> Selected excerpt:
*-*-*
I'm going for only single-ship-pathfinding, not large groups. You're right, that would make a huge difference in what kinds of pathfinding I could use.

Quote:
Have you already tried some other techniques whether they work for you?

I was first going to start with A*, but decided that wasn't the way to go, because of very large differences in the sizes of my ships (a large carrier vs a small fighter), where there'd be too many moving obstacles of varying sizes. So instead, I tried doing only obstacle avoidance. This was a pretty simple method:

-Trace from my position to the destination point.
-If something's in the way, then take the vector from the object's position to the target vector, add it to the targetvector (so now I have a position somewhere outside the round asteroid) and restart the process with that new point.
-Additionally, I had 4 (or 8) traces going out from the ship, towards top, bottom and the sides, checking if the ship was getting too close to any geometry there, and if it was, I rotated the velocity a little to get away from those objects.
*-*-*
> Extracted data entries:
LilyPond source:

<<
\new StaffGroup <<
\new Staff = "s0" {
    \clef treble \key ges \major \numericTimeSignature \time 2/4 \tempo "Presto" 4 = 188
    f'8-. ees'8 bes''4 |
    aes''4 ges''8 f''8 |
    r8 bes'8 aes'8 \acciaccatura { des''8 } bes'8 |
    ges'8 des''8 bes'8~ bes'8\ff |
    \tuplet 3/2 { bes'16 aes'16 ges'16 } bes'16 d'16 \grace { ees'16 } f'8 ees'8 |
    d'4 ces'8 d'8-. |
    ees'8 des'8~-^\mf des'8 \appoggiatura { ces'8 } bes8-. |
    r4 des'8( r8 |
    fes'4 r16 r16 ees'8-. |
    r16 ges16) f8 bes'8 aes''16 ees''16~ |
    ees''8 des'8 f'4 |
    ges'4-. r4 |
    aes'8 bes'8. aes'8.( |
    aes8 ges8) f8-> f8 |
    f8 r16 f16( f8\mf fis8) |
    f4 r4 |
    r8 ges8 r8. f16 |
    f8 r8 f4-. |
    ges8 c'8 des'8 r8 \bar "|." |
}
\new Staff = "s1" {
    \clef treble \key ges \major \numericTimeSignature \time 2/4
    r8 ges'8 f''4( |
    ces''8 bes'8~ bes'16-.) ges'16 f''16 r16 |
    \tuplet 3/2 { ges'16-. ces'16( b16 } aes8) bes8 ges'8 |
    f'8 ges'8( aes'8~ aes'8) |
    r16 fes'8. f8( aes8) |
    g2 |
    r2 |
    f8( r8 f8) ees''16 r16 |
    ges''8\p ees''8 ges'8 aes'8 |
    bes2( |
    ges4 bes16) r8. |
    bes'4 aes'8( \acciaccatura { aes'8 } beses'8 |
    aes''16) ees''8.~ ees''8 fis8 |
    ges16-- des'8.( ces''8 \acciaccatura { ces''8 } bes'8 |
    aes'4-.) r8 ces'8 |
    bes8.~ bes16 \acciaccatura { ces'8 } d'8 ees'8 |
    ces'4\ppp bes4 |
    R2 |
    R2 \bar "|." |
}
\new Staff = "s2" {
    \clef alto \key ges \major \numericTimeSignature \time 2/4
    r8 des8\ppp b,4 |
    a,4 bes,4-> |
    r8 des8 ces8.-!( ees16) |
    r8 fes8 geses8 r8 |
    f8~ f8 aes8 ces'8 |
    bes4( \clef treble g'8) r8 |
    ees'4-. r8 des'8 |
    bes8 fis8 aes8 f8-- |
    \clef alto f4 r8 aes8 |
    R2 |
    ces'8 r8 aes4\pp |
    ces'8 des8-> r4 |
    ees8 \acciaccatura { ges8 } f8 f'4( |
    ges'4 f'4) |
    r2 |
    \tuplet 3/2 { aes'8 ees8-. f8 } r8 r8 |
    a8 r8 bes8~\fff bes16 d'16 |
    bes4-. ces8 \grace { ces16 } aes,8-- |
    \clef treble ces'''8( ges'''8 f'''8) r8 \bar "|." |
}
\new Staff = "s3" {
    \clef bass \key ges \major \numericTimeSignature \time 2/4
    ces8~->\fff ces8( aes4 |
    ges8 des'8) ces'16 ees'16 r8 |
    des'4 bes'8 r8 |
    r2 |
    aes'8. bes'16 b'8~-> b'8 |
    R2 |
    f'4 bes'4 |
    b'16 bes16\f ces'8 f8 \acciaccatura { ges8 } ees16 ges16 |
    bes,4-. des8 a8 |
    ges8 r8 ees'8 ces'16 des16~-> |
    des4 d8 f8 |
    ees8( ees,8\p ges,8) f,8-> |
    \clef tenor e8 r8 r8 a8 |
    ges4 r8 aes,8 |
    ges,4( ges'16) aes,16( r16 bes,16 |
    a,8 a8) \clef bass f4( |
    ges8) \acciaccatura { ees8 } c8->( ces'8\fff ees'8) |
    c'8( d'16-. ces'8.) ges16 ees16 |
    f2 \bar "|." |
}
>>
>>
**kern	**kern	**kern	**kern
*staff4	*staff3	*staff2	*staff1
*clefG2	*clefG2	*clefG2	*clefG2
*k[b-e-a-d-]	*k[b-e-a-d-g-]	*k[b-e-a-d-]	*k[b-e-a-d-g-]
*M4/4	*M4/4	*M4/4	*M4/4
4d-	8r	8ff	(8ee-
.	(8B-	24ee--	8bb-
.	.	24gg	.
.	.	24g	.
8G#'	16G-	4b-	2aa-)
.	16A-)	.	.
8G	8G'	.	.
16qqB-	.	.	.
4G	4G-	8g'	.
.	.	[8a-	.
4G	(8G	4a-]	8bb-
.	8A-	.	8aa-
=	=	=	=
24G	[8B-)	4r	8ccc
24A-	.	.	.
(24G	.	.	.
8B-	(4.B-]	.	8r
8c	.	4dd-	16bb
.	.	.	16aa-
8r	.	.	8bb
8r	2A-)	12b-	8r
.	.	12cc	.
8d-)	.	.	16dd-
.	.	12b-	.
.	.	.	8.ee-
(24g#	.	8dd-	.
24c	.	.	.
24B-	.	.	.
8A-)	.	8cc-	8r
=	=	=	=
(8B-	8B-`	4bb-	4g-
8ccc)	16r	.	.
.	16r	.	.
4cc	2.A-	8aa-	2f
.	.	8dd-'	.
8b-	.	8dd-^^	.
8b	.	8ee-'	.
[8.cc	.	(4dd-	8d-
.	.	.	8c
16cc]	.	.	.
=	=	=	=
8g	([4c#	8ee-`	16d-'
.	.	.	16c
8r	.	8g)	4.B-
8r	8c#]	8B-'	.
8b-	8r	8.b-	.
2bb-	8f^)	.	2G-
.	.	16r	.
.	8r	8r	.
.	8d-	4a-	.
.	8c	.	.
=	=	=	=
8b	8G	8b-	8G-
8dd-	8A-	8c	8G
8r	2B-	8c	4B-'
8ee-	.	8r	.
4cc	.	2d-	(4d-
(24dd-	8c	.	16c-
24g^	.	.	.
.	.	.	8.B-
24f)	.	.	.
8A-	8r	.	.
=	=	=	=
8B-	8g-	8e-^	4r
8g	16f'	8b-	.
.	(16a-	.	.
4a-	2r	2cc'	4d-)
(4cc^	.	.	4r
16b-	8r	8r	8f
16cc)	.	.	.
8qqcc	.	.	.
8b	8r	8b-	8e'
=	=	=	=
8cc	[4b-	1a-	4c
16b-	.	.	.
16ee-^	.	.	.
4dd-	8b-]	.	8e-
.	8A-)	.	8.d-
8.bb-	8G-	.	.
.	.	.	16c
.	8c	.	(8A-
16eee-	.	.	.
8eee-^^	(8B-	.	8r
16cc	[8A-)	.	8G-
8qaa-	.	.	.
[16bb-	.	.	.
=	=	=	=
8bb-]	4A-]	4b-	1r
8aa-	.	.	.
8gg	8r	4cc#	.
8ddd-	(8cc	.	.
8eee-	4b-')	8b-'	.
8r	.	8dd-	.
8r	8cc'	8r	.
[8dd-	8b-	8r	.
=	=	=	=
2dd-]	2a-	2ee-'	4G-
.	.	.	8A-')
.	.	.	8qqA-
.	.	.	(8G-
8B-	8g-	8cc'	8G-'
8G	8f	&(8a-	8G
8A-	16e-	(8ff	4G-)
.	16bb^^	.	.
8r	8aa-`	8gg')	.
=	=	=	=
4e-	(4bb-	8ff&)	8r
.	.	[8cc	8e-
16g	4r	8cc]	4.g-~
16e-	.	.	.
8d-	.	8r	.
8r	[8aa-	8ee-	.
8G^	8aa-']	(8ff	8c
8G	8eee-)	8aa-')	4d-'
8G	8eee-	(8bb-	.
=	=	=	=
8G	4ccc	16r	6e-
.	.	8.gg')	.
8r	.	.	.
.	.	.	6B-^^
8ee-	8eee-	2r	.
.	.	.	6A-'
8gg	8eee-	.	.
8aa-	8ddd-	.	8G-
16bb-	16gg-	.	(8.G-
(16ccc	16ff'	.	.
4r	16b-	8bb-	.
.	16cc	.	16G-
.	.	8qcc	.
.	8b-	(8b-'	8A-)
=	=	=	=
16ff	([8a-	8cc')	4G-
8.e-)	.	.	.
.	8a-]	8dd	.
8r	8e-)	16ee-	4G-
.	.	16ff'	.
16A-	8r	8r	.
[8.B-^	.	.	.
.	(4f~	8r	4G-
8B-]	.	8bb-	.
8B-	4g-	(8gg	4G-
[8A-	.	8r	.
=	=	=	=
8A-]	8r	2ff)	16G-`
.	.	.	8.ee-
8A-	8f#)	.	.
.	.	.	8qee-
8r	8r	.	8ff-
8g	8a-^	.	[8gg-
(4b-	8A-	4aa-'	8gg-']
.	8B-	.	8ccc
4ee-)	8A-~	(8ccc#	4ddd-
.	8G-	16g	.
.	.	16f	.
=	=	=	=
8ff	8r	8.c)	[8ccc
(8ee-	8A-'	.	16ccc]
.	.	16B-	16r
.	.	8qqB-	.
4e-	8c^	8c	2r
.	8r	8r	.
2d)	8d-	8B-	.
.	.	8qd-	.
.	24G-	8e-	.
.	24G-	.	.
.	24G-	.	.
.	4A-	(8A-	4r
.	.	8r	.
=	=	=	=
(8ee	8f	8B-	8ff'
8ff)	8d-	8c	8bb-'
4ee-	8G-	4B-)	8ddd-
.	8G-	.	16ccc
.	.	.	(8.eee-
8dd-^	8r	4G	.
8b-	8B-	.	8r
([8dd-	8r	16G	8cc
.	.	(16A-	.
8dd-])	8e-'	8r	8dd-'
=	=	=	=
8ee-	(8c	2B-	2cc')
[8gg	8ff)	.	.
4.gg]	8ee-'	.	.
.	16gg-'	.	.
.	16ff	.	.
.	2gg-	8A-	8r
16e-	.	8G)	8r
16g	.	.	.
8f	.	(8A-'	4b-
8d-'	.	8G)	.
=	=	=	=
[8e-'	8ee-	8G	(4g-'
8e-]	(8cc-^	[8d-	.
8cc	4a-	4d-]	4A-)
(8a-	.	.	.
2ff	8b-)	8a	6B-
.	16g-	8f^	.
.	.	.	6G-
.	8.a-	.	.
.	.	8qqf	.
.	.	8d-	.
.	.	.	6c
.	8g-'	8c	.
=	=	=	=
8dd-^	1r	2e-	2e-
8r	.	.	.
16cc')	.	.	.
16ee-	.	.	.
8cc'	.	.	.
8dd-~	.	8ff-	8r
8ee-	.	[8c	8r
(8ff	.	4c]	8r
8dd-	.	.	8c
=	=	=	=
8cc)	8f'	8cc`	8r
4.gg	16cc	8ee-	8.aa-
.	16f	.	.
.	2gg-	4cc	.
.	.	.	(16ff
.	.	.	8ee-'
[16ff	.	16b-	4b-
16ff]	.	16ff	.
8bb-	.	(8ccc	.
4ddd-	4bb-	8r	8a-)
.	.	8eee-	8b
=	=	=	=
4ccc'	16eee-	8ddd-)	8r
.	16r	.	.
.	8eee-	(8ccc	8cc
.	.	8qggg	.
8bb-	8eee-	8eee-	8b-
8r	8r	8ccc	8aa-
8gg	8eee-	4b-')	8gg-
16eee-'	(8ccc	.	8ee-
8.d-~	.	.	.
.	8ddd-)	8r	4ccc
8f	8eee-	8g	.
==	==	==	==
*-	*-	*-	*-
*-*-*
> Short exercise 1: For the pathfinding post, decide whether each statement below agrees with it: (a) The writer is working on pathfinding for large groups of ships. (b) The writer used only obstacle avoidance instead of A*. (c) The traces going out from the ship checked whether it was getting too close to any geometry. Answer yes or no for each, quoting the words of the post that settle it.
> Short exercise 2: Write out everything in the pathfinding post from "I'm going for" down to "work for you?".

> Written solution 1:
(a) No: "I'm going for only single-ship-pathfinding, not large groups."
(b) Yes: "So instead, I tried doing only obstacle avoidance."
(c) Yes: "checking if the ship was getting too close to any geometry there"

> Written solution 2:
I'm going for only single-ship-pathfinding, not large groups. You're right, that would make a huge difference in what kinds of pathfinding I could use.

Quote:
Have you already tried some other techniques whether they work for you?